Esses desequilíbrios foram postos em vitrine durante as recentes negociações da Organização Mundial do Comércio (OMC) em Genebra, onde observamos o fim do relaxamento de regras comerciais – como isenções de propriedade intelectual para vacinas – para ajudar países em desenvolvimento a lidar de forma mais eficaz com a pandemia atual (e futura) em prol de um exercício de autopreservação institucional, como descreveu o redator comercial sênior do Financial Times.

Princípios compartilhados e mecanismos eficazes

Então, o que os formuladores de políticas de hoje podem aprender com a Carta de Havana?

Simplificando, a governança global eficaz em apoio a objetivos comuns não pode se restringir a uma “ordem internacional baseada em regras”. Alcançar esses objetivos requer um conjunto de princípios compartilhados e mecanismos eficazes que podem ajudar a mobilizar recursos e coordenar políticas entre países com capacidades estatais e do setor privado muito diferentes.

Três princípios inter-relacionados que emolduraram as discussões em torno da governança global na década de 1940 – que também destacamos em nosso novo livro “The Case for a New Bretton Woods”– oferecem um roteiro para transformar nosso sistema econômico global para enfrentar o atual conjunto de crises.

Primeiro, tanto quanto a eficiência, a transformação econômica – que inclui a adição de mais setores produtivos, empregos mais bem remunerados e atualizações tecnológicas – deve fornecer a métrica para julgar a saúde das relações econômicas internacionais, incluindo o comércio.

As regras comerciais que restringem indevidamente o espaço fiscal e político ou o direito dos governos de regular áreas como segurança alimentar, saúde e resposta climática (que se tornaram comuns nos últimos 30 anos) precisam ser revertidas.

Arranjos para gerenciar subsídios, em vez de abandoná-los, serão necessários para apoiar resultados resilientes e sustentáveis. Estes incluem medidas de apoio financeiro para a política industrial, como subvenções governamentais diretas e medidas de redução de impostos.

A ampliação do conjunto de isenções (particularmente no que diz respeito às regras de propriedade intelectual) e salvaguardas (como permitir aumentos de tarifas para países que enfrentam dificuldades no balanço de pagamentos) também pode ajudar a garantir flexibilidade no uso de instrumentos políticos legítimos para transformação sem promover seu abuso.

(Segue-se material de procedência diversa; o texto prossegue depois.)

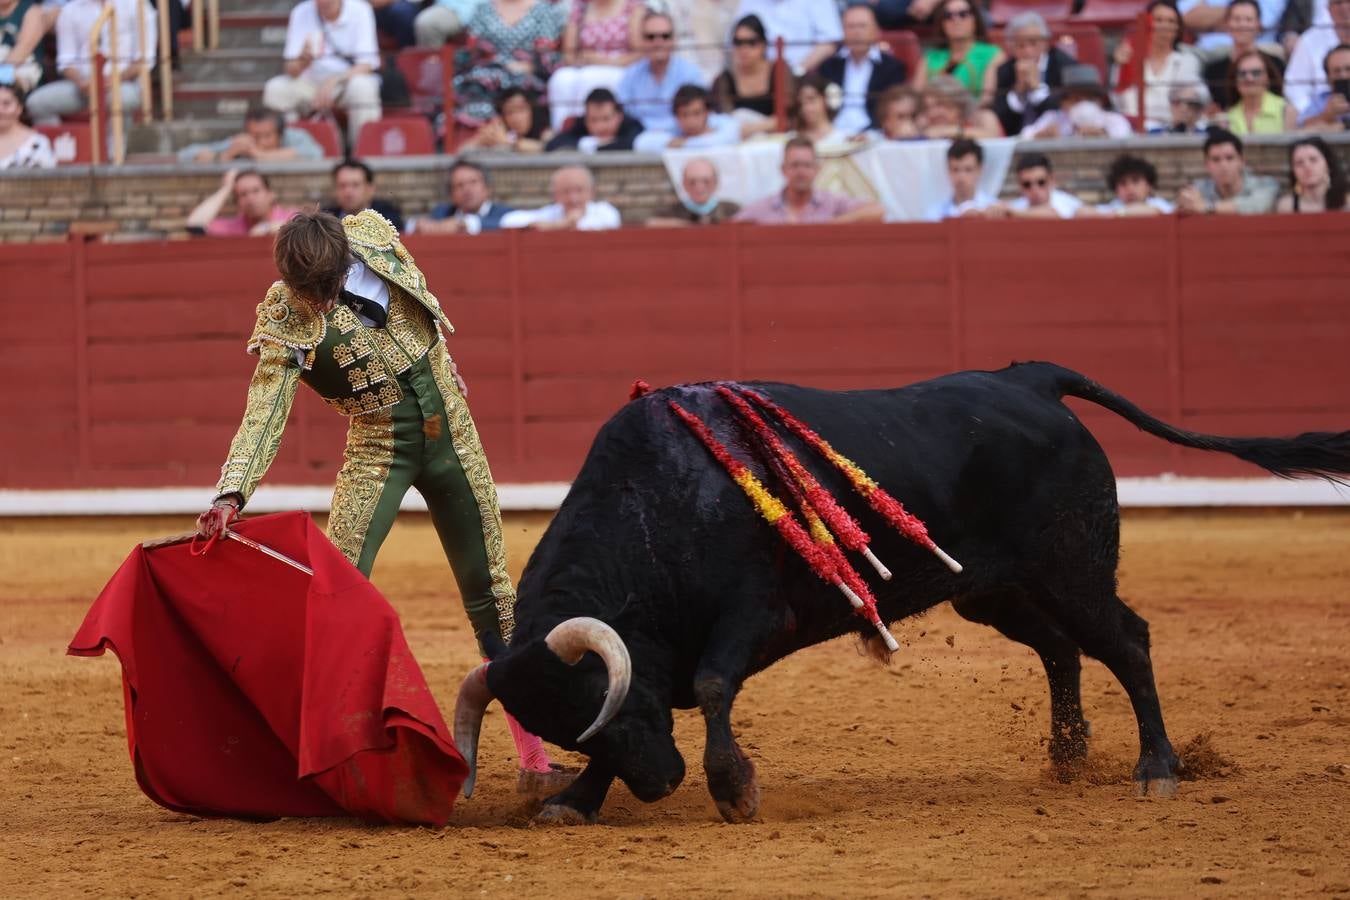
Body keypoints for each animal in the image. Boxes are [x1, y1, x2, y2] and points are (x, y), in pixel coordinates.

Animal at [456, 361, 1350, 825]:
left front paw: (735, 789)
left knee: (1126, 641)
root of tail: (1030, 380)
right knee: (1062, 649)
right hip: (995, 590)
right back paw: (1066, 758)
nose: (660, 786)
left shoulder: (753, 614)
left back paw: (1156, 768)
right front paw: (576, 801)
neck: (654, 505)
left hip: (1073, 568)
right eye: (563, 728)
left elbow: (709, 683)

Em segundo lugar, o poder corporativo, tanto quanto a política governamental, é uma grande distorção no sistema comercial. Para reduzir a monopolização do mercado e a busca de renda corporativa, as estruturas regulatórias domésticas – como o controle dos fluxos financeiros com controles de capital mais rígidos – precisam ser restauradas.

Serão necessárias medidas de apoio internacional para fortalecer as regras antitruste, estabilizar os mercados de commodities, combater os fluxos financeiros ilícitos, facilitar o acesso à tecnologia e impedir que as empresas internacionais interfiram nos objetivos econômicos domésticos – como rescindir os acordos de resolução de disputas em acordos comerciais bilaterais e regionais conhecidos como Mecanismo Arbitral de Solução de Controvérsias Investidor Estrangeiro-Estado.

O poder corporativo, tanto quanto a política governamental, é uma grande distorção no sistema comercial

Terceiro, são necessários apoio financeiro direcionado e coordenação deliberada de políticas para evitar que uma maior abertura perpetue poder e prosperidade para alguns, e exclusão e declínio para outros.

A Rodada Doha de negociações da OMC, lançada em 2001 com o objetivo explícito de dobrar as regras do comércio em favor dos países em desenvolvimento, deve ser concluída antes de passar para as questões relacionadas às mudanças climáticas ou à economia digital. Isso ajudaria a restaurar a confiança nos processos multilaterais.

Mas para que o comércio internacional se torne parte de uma estratégia integrada de entrega às pessoas e ao planeta, novos modelos de representação também serão necessários.

Somente por meio de uma combinação de políticas domésticas dedicadas e cooperação internacional fortalecida podemos esperar reverter as profundas desigualdades da hiperglobalização e cumprir as metas de desenvolvimento sustentável da ONU. Morgenthau, por exemplo, entenderia que o multilateralismo para poucos privilegiados não é o caminho a seguir.